Having just finished a contract in the investment banking arm of a Swedish bank, I can point to a range of frontline support and development roles which are going to be RELATIVELY outsource-proof. Telephony system support; desktop support; trading platform support; algorithm/decision support system development; basically anything that an investment banking trader is going to need in order to process a deal, although the specifics are going to vary by company.
Those traders are (a) paid a metric crap-ton of money, and (b) stressed by anything and everything from reflections on the screen to their coffee being too hot.
Having to pick up a phone and shout at someone in another country is not going to work - even someone in the SAME BUILDING, but on a different floor does not do it. They want someone in the same room (same room is not a small office, this is typically a trading pit with 250-300 people in it, so pretty big) who they can grab (sometimes literally), point at the problem and yell "fix it", before running off to chug down a couple of valium. If they do not get what they want, they bitch at their managers about how the company is not giving them the tools to do their job (make tons of money for the bank).
The typical overhead for one of those traders by the time their Bloomberg and Reuters real-time data licences plus software licences and broker fees is included, is well over $10,000 per month, and that is without accounting for their salaries, bonuses, IT hardware or software licences that are calculated at a corporate level - operating systems, Office package, databases etc. Overall, the "normal" monthly investment that the bank makes in that trader is over $100,000, so for the business, even when it is run by bean-counters or Harvard MBAs, whatever that person needs to increase their productivity, they get. So if the users say that they NEED an IT guy on the spot who can be at the desk within 20 seconds to look at and start working on the problem, that is what they get. If that IT guy is going to cost $80,000 - $100,000 per year instead of $15,000 per year for some guy called "Dave" with an Indian accent working out of Bangalore, tough shit, $65,000 is pin money.

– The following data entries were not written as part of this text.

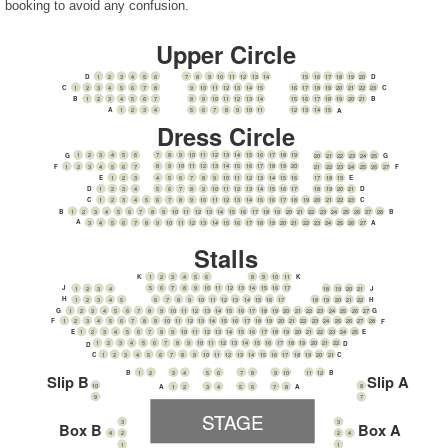
booking to avoid any confusion.
Upper Circle
1
2
3
4
5
6
7
8
9
10
11
12
13
14
15
16
17
18
19
20
D
D
1
2
3
4
5
6
7
8
9
10
11
12
13
14
15
16
17
18
19
20
21
22
23
C
C
1
2
3
4
5
6
7
8
9
10
11
12
13
14
15
16
17
18
19
20
21
B
B
1
2
3
4
5
6
7
8
9
10
11
12
13
14
15
A
A
Dress Circle
7
8
9
10
11
12
13
14
15
16
17
18
19
1
2
3
4
5
6
20
21
22
23
24
25
G
G
8
9
10
11
12
13
14
15
16
17
18
19
20
1
2
3
4
5
6
7
F
F
21
22
23
24
25
26
27
4
5
6
7
8
9
10
11
12
13
14
15
16
1
2
3
17
18
19
E
E
5
6
7
8
9
10
11
12
13
14
15
16
17
1
2
3
4
D
18
19
20
21
D
C
1
2
3
4
5
6
7
8
9
10
11
12
13
14
15
16
17
18
19
20
21
22
23
C
1
2
3
4
5
6
7
8
9
10
11
12
13
14
15
16
17
18
19
20
21
22
23
24
25
26
27
28
B
B
A
3
4
5
6
7
8
9
10
11
12
13
14
15
16
17
18
19
20
21
22
23
24
25
26
27
A
Stalls
1
2
3
4
5
6
8
9
10
11
K
K
J
5
6
7
8
9
10
11
12
13
14
15
16
17
18
19
20
21
J
1
2
3
4
H
6
7
8
9
10
11
12
13
14
15
16
17
18
19
20
21
22
1
2
3
4
5
H
G
1
2
3
4
5
6
7
8
9
10
11
12
13
14
15
16
17
18
19
20
21
22
23
24
25
26
27
G
1
2
3
4
5
6
7
8
9
10
11
12
13
14
15
16
17
18
19
20
21
22
23
24
25
26
27
28
F
F
1
2
3
4
5
6
7
8
9
10
11
12
13
14
15
16
17
18
19
20
21
22
23
24
25
E
E
1
2
3
4
5
6
7
8
9
10
11
12
13
14
15
16
17
18
19
20
21
22
D
D
1
2
3
4
5
6
7
8
9
10
11
12
13
14
15
16
17
18
19
20
21
C
C
1
2
3
4
5
6
7
8
9
10
11
12
B
B
Slip B
Slip A
10
8
1
2
3
4
5
6
7
8
A
A
9
7
STAGE
3
3
Box B
Box A
2
2
4
4
1
1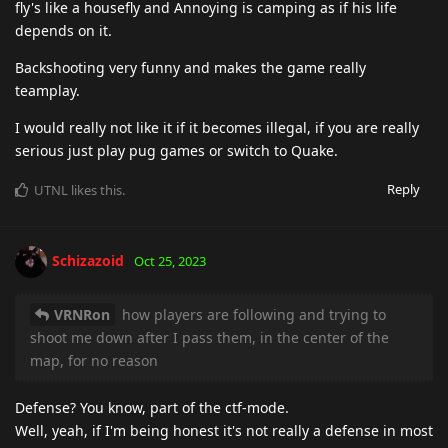
fly's like a housefly and Annoying is camping as if his life
depends on it.
Backshooting very funny and makes the game really
teamplay.
I would really not like it if it becomes illegal, if you are really
serious just play pug games or switch to Quake.
Reply
UTNL
likes this
.
Schizazoid
Oct 25, 2023
VRNRon
how players are following and trying to
shoot me down after I pass them, in the center of the
map, for no reason
Defense? You know, part of the ctf-mode.
Well, yeah, if I'm being honest it's not really a defense in most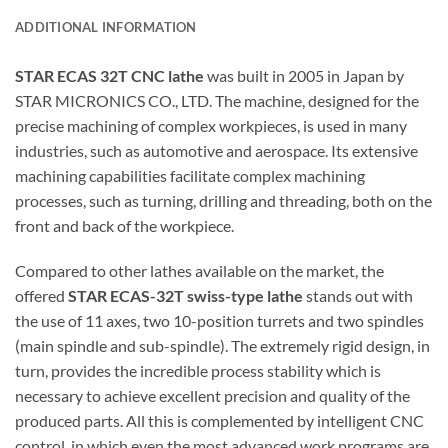
ADDITIONAL INFORMATION
STAR ECAS 32T CNC lathe
was built in 2005 in Japan by
STAR MICRONICS CO., LTD. The machine, designed for the
precise machining of complex workpieces, is used in many
industries, such as automotive and aerospace. Its extensive
machining capabilities facilitate complex machining
processes, such as turning, drilling and threading, both on the
front and back of the workpiece.
Compared to other lathes available on the market, the
offered
STAR ECAS-32T swiss-type lathe
stands out with
the use of 11 axes, two 10-position turrets and two spindles
(main spindle and sub-spindle). The extremely rigid design, in
turn, provides the incredible process stability which is
necessary to achieve excellent precision and quality of the
produced parts. All this is complemented by intelligent CNC
control, in which even the most advanced work programs are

Remote access from outside the bank is almost always flat out refused for security reasons, so while off-site support can work, third-party support has to be on-site and in person.
The only exception to the "local first" rule that I have seen, is the Bloomberg helpdesk. Those guys work remotely, and can be reached either by telephone (usually a call center somewhere in the same geographical region as the user) or by pressing F1 twice on your keyboard, which brings up a Messenger-style chat window. You type your question and it gets routed to a team that hopefully knows something about the specifics. Almost invariably though, when a trader gets a Bloomberg problem, it is batted off to the in-room IT guy who goes through the problem with the Bloomberg tech while the trader goes to pop another valium and get a massage to de-stress.

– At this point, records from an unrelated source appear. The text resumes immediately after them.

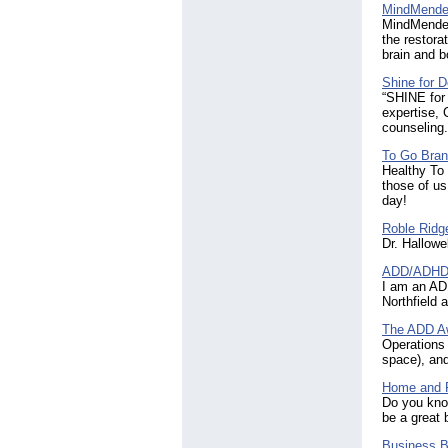
MindMender
MindMenders
the restora
brain and b
Shine for 
“SHINE for
expertise, 
counseling.
To Go Bran
Healthy To 
those of us
day!
Roble Ridg
Dr. Hallowel
ADD/ADHD a
I am an AD
Northfield
The ADD A
Operations 
space), and
Home and F
Do you kno
be a great 
Business Br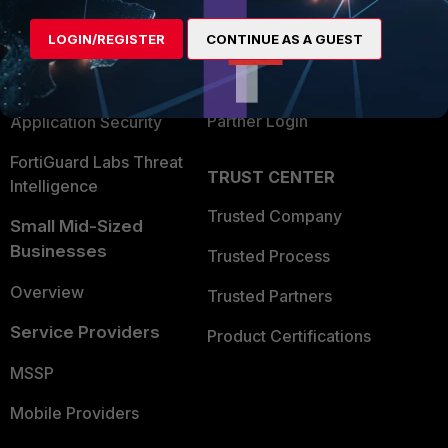
Alliances Ecosystem
Secure Networking
LOGIN/REGISTER
CONTINUE AS A GUEST
Find a Partner
User and Device Security
Become a Partner
Security Operations
Partner Login
Application Security
FortiGuard Labs Threat
TRUST CENTER
Intelligence
Trusted Company
Small Mid-Sized
Businesses
Trusted Process
Overview
Trusted Partners
Service Providers
Product Certifications
MSSP
Mobile Providers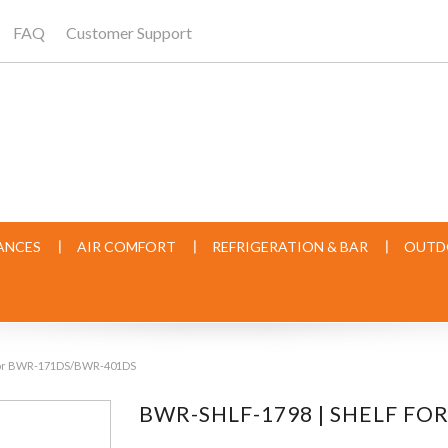
FAQ
Customer Support
ANCES
AIR COMFORT
REFRIGERATION & BAR
OUTD
 for BWR-171DS/BWR-401DS
BWR-SHLF-1798 | SHELF F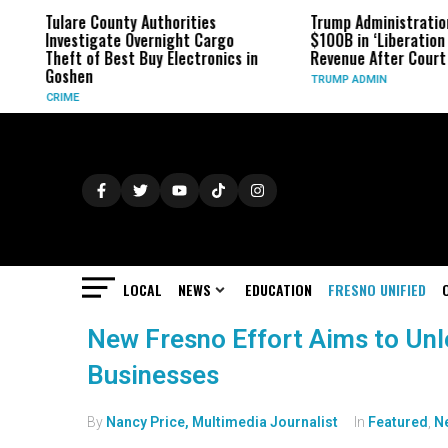
Tulare County Authorities
Trump Administratio
Investigate Overnight Cargo
$100B in ‘Liberation 
Theft of Best Buy Electronics in
Revenue After Court 
Goshen
TRUMP ADMIN
CRIME
LOCAL
NEWS
EDUCATION
FRESNO UNIFIED
New Fresno Effort Aims to Un
Businesses
By
Nancy Price, Multimedia Journalist
In
Featured
,
N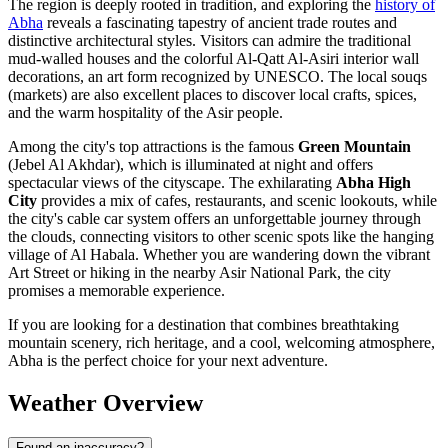
The region is deeply rooted in tradition, and exploring the
history of
Abha
reveals a fascinating tapestry of ancient trade routes and
distinctive architectural styles. Visitors can admire the traditional
mud-walled houses and the colorful Al-Qatt Al-Asiri interior wall
decorations, an art form recognized by UNESCO. The local souqs
(markets) are also excellent places to discover local crafts, spices,
and the warm hospitality of the Asir people.
Among the city's top attractions is the famous
Green Mountain
(Jebel Al Akhdar), which is illuminated at night and offers
spectacular views of the cityscape. The exhilarating
Abha High
City
provides a mix of cafes, restaurants, and scenic lookouts, while
the city's cable car system offers an unforgettable journey through
the clouds, connecting visitors to other scenic spots like the hanging
village of Al Habala. Whether you are wandering down the vibrant
Art Street or hiking in the nearby Asir National Park, the city
promises a memorable experience.
If you are looking for a destination that combines breathtaking
mountain scenery, rich heritage, and a cool, welcoming atmosphere,
Abha is the perfect choice for your next adventure.
Weather Overview
Found an inaccuracy?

Basically, if you are someone who can turn Excel inside out, write high quality C++ code while being constantly interrupted, and solve whatever random crap problems come up while maintaining a calm demeanour and keeping the world's most stressed people from flying into hypertensive shock, then you have a job for life.
A typical day? Printer is out of paper; another printer is jammed, and has a full waste toner bottle; internet connection for user X is down; User Y has just sent a naked picture of client A's wife to client B by mistake; Murex overnight jobs have failed so the D3 trading platform has the wrong start prices and wrong date, so someone needs that escalating to the Murex support team to get it fixed; User Z has just got in and spilled coffee in his Bloomberg keyboard so the biometric login does not work; vendor A upgraded their app without telling anyone last night, so now all the users of that system cannot login; the row of desks 24-48 are completely dead, Christ knows why, although the building maintenance guys were checking the air-con for the computer cabinets last night; oh, and it is 07:45 and the various trading markets will be opening in between 15 and 45 minutes.
90% of the tasks you get in those roles are things that the average Walmart-level technician could handle in their sleep; 0.1% will require 5 years' experience and the ability to code Powershell scripts on the fly or edit and compile Linux modules; most of the rest are probably normal support calls, but with a much shorter reaction time needed. Oh, and every once in a while you get to put a baffled look on your face and ask one of the women working there "Just what were you trying to accomplish, sticking your underwear in there???"